The District claimed that the superior court had failed to follow Morrison to the letter.  “The District misconceives the purpose of the Morrison factors,” wrote Purless, “which are not inflexible rules with definable boundaries, but broad classes of issues to be considered to assist ‘in determining whether the teacher’s future classroom performance and overall impact on his students are likely to meet standards.’  Even the Morrison court itself, in analyzing whether Morrison was fit to teach, did not focus on several of the key factors.  Thus, in holding the record contained no evidence Morrison’s week-long, consensual physical relationship with another man rendered him unfit to teach, the Court analyzed whether ‘his retention in the profession poses a significant danger of harm to either students, school employees, or others who might be affected by his actions as a teacher.’  In doing so, the court ‘inquired whether any adverse inferences can be drawn from that past conduct as to petitioner’s teaching ability, or as to the possibility that publicity surrounding past conduct may and of itself substantially impaired his function as a teacher.’”

In this case, Purless continued, substantial evidence supported the conclusion that “only a handful of administrators and teachers had limited knowledge of the basis for [the teacher]’s arrest and thus his conduct had not ‘gained sufficient notoriety so as to impair his on-campus relationships.’. . .  There was no evidence other teachers or student would ever learn of [his] conduct, occurring several years earlier and for which his conviction of disturbing the peace had been expunged.”  “The District witnesses’ testimony about what parents might do if they were to learn of the conduct was entirely speculative and of limited value,” wrote Purless.
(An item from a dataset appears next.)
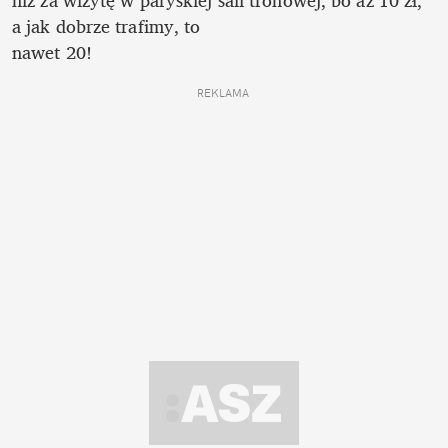
niż za wizytę w paryskiej sali tronowej, bo aż 10 zł, 
a jak dobrze trafimy, to

nawet 20! 
REKLAMA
While noting distinctions between Morrison, which involved private consensual behavior, and this case, which involved an arrest in a public park, the court concluded that “the fact that [the teacher] had been charged with lewd conduct or pleaded no contest to disturbing the peace is not in and of itself a sufficient basis for a determination that he was unfit to teach.  Rather, it is simply a consideration.  In sum, the superior court in the instant matter understood the law, evaluated the credibility of the witnesses and considered the facts in concluding the District had failed to carry its burden of demonstrating [the teacher] was unfit to teach.  We find no basis to rule the court’s legal reasoning was flawed or its conclusions unreasonable.”

The teacher was represented by attorneys Lawrence B. Trygstad and Richard J. Schwab of Trygstad, Schwab & Trygstad.